You may have noticed that Dagster makes frequent use of decorators when working with assets, jobs, ops, and more. If you have a service that produces many assets, it is possible to define it as a multi-asset decorator — offering a consistent and intuitive developer experience to existing Dagster APIs.

Existing integrations that implement this approach include:

- [dbt](https://docs.dagster.io/integrations/dbt)
- [Embedded ELT: dlt](https://docs.dagster.io/integrations/embedded-elt/dlt)
- [Embedded ELT: Sling](https://docs.dagster.io/integrations/embedded-elt/sling)

## Background

### What even is a decorator?

Before we dive into writing an integration that provides a multi-asset decorator, let's take a step back and review what a decorator is, and why you may consider using it.

A Python decorator is a function that wraps another function by adding an annotation above the function prefixed with an `@` symbol. It allows you to modify the behavior of an existing function without changing the source code of that function directly.

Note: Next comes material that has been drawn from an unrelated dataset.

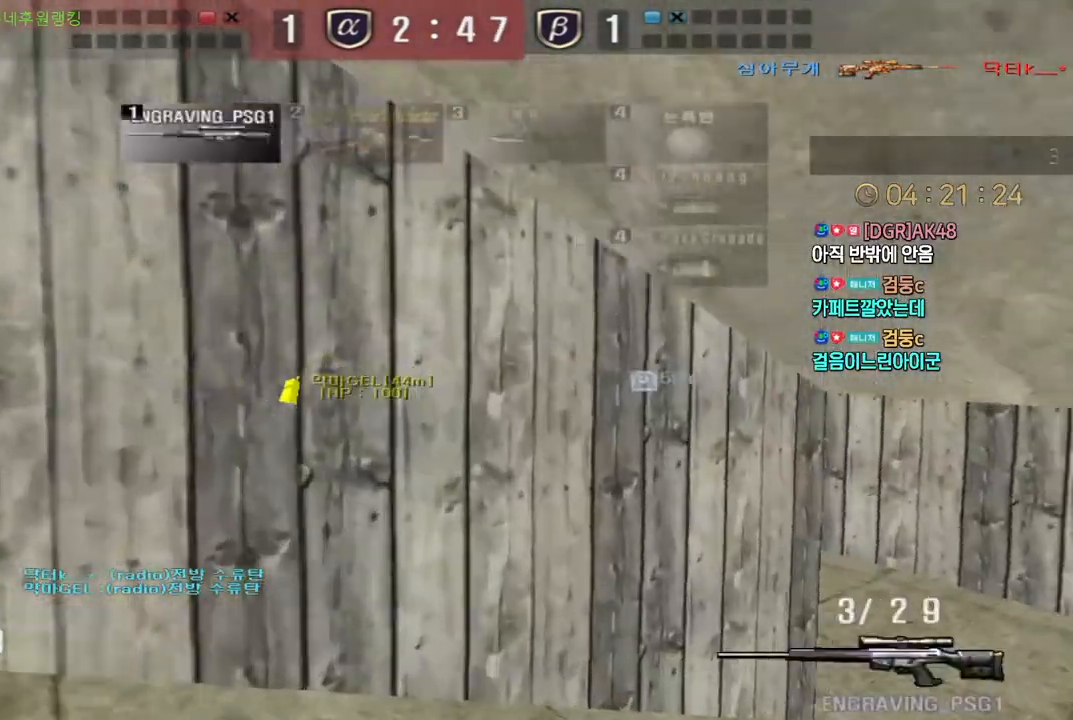
{"keys": ["ctrl", "w"], "events": [[150, "ctrl", "down"], [167, "d", "up"], [183, "w", "up"], [250, "ctrl", "up"], [267, "d", "down"], [267, "w", "down"], [500, "ctrl", "down"], [500, "d", "up"]]}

For example, say we have a function that performs some kind of computation.

```python
def add(a: int, b: int) -> int:
return a + b
```

Say we want to double the output of a function. We can create a decorator that modifies the output of the function that it wraps, and return the new modified value.

<Note>
A function that takes another function as input, or returns a function as a
result, is traditionally called a{" "}
<a href="https://en.wikipedia.org/wiki/Higher-order_function">
higher-order function
</a>
.
</Note>

To define a decorator, you write a function that takes a function as an input argument. Within this function, you define a wrapper function that encapsulates the function you're modifying, and then this wrapper function is returned by your decorator.

```python
def double(func):
def _wrapper(*args, **kwargs):
result = func(*args, **kwargs)
if isinstance(result, (int, float)):
return result * 2
else:
return result
return _wrapper
```

We've defined a function called `double` that implements a `_wrapper` function. This function accepts variable `*args` and `**kwargs`, passing them to the inner function that it wraps. It calls the function it wraps, and modifies the output if the result is a numeric type.

```python
@double
def add(a: int, b: int) -> int:
return a + b

# >>> add(2, 3)
# 10
```

Decorators are extremely powerful in that you can perform operations before and after the function they wrap, and you can also manipulate the value returned by the function itself.

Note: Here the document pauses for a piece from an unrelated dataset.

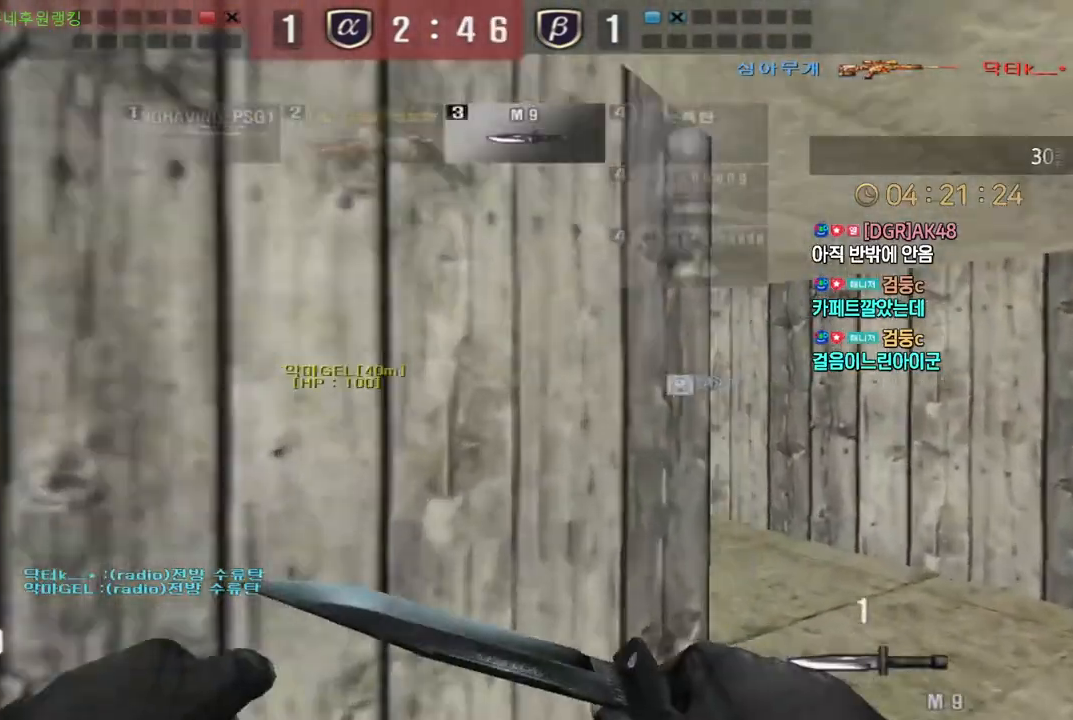
{"keys": [], "events": [[33, "w", "up"], [100, "ctrl", "up"], [117, "d", "down"], [117, "w", "down"], [217, "ctrl", "down"], [250, "d", "up"], [250, "space", "down"], [250, "w", "up"], [300, "space", "up"], [417, "r", "down"], [483, "ctrl", "up"], [500, "r", "up"]]}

### Why decorators in Dagster

In the context of Dagster, decorators are helpful in that we are often wrapping some form of processing. For example, when writing an asset, you define your processing code, and by annotating that function with the <PyObject object="asset" decorator /> decorator. Then, the internal Dagster code can register the asset, assign metadata, pass in context data, or perform any other variety of operations that are required to integrate your asset code with the Dagster platform.

## Walkthrough

Now that we have a general idea of what a decorator is, and why it's a useful to in the context of developing Dagster code, let's walk through the development of a new multi-asset integration. This integration will take a YAML file, and produce a multi-asset, allowing the end-user to customize the translation of definition spec to how it maps to Dagster concepts.

### Input

This hypothetical tool is configured using a YAML definition file where someone can define source and destination databases, along with the tables that they would like to replicate.

```yaml
connections:
source:
type: duckdb
connection: example.duckdb
destination:
type: postgres
connection: postgresql://postgres:postgres@localhost/postgres

tables:
- name: users
primary_key: id
- name: products
primary_key: id
- name: activity
primary_key: id
```
For our integration, we would like to generate an asset for each table that is being replicated.
To keep this tutorial simple, let's assume that we have a library that provides us with a Python function that performs the replication process, and returns a dictionary with the status of each table.
```python
import yaml

from pathlib import Path
from typing import Mapping, Iterator, Any


def replicate(replication_configuration_yaml: Path) -> Iterator[Mapping[str, Any]]:
data = yaml.safe_load(replication_configuration_yaml.read_text())
for table in data.get("tables"):
# < perform replication here, and get status >
yield {"table": table.get("name"), "status": "success"}
```
### Implementation
First, let's define a `Project` object that takes in the path of our configuration YAML file. This will allow us to encapsulate the logic that gets metadata and table information from our project configuration.

```python
import yaml
from pathlib import Path
class ReplicationProject(self):
def __init__(self, replication_configuration_yaml: str):
self.replication_configuration_yaml = replication_configuration_yaml
def load(self):
return yaml.safe_load(Path(self.replication_configuration_yaml).read_text())
```

Here we define a function that returns a `multi_asset` function. The `multi_asset` function is a decorator itself, so this allows us to customize the behavior of `multi_asset` and create a new decorator of our own.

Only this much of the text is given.